**WHAT THE TASK REQUIRES:**
Two lines mark the range in the entries below: the one holding "57: (702, 688)" and the one holding "65: (713, 704)". Set down those two and all lines between them, exactly.

----- SOURCE DATA

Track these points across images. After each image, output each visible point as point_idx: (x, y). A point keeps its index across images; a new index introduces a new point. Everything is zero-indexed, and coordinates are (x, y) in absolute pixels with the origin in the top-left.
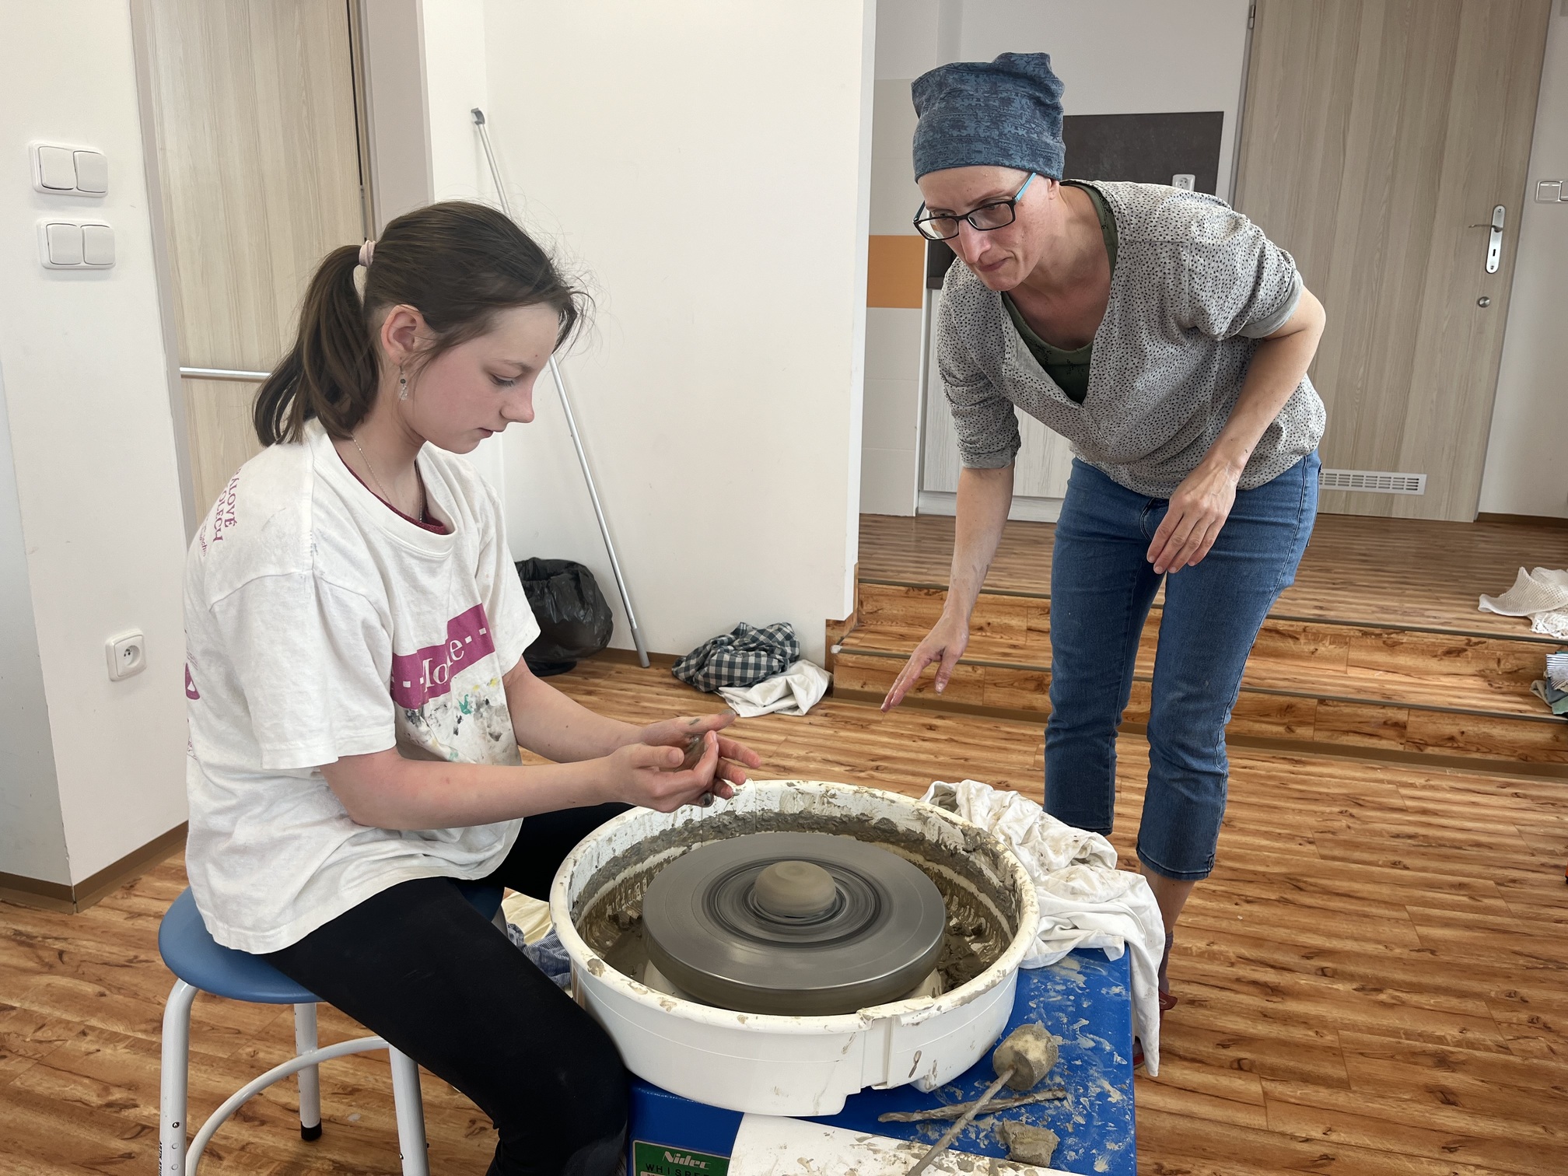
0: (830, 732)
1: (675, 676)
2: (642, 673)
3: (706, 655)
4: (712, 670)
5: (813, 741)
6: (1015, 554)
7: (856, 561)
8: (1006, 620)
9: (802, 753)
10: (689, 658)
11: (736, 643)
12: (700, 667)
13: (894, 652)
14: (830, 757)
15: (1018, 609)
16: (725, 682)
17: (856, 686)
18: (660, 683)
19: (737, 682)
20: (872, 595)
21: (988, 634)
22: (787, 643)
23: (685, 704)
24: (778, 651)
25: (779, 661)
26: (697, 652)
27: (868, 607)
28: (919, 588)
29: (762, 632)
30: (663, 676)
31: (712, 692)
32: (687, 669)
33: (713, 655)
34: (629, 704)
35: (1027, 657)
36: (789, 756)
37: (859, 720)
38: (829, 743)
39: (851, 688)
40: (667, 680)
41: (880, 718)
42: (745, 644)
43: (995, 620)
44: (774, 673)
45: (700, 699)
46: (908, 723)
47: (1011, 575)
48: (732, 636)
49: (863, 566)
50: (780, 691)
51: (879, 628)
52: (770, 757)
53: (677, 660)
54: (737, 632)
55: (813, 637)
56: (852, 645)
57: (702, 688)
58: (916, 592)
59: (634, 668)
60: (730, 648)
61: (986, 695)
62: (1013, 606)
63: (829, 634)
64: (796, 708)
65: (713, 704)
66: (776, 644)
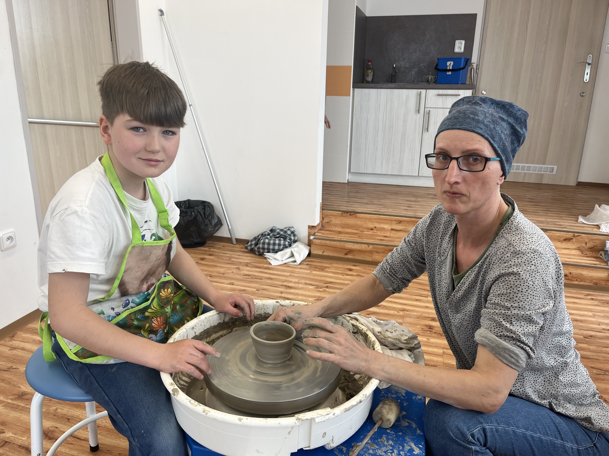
0: (309, 271)
1: (246, 248)
2: (233, 247)
3: (259, 240)
4: (261, 246)
5: (301, 275)
6: (387, 198)
7: (321, 201)
8: (382, 226)
9: (297, 280)
10: (252, 241)
11: (271, 235)
12: (256, 244)
13: (336, 239)
14: (308, 282)
15: (387, 221)
16: (266, 251)
17: (320, 253)
18: (240, 251)
19: (271, 251)
20: (328, 215)
21: (375, 231)
22: (292, 235)
23: (250, 260)
24: (288, 238)
25: (289, 242)
26: (255, 238)
27: (326, 220)
28: (347, 212)
29: (282, 230)
30: (242, 248)
31: (261, 255)
32: (251, 245)
33: (261, 240)
34: (227, 260)
35: (390, 241)
36: (291, 282)
37: (321, 266)
38: (308, 276)
39: (318, 253)
40: (243, 250)
41: (330, 266)
42: (275, 235)
43: (377, 225)
44: (287, 247)
45: (256, 258)
46: (341, 268)
47: (385, 207)
48: (269, 232)
49: (324, 203)
50: (289, 255)
51: (330, 229)
52: (283, 282)
53: (247, 242)
54: (272, 230)
55: (303, 232)
56: (319, 236)
57: (257, 253)
58: (345, 214)
59: (230, 245)
60: (269, 237)
61: (373, 256)
62: (385, 220)
63: (309, 231)
64: (295, 261)
65: (261, 260)
66: (287, 235)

----------

**RESULT OF THE TASK:**
57: (702, 688)
58: (916, 592)
59: (634, 668)
60: (730, 648)
61: (986, 695)
62: (1013, 606)
63: (829, 634)
64: (796, 708)
65: (713, 704)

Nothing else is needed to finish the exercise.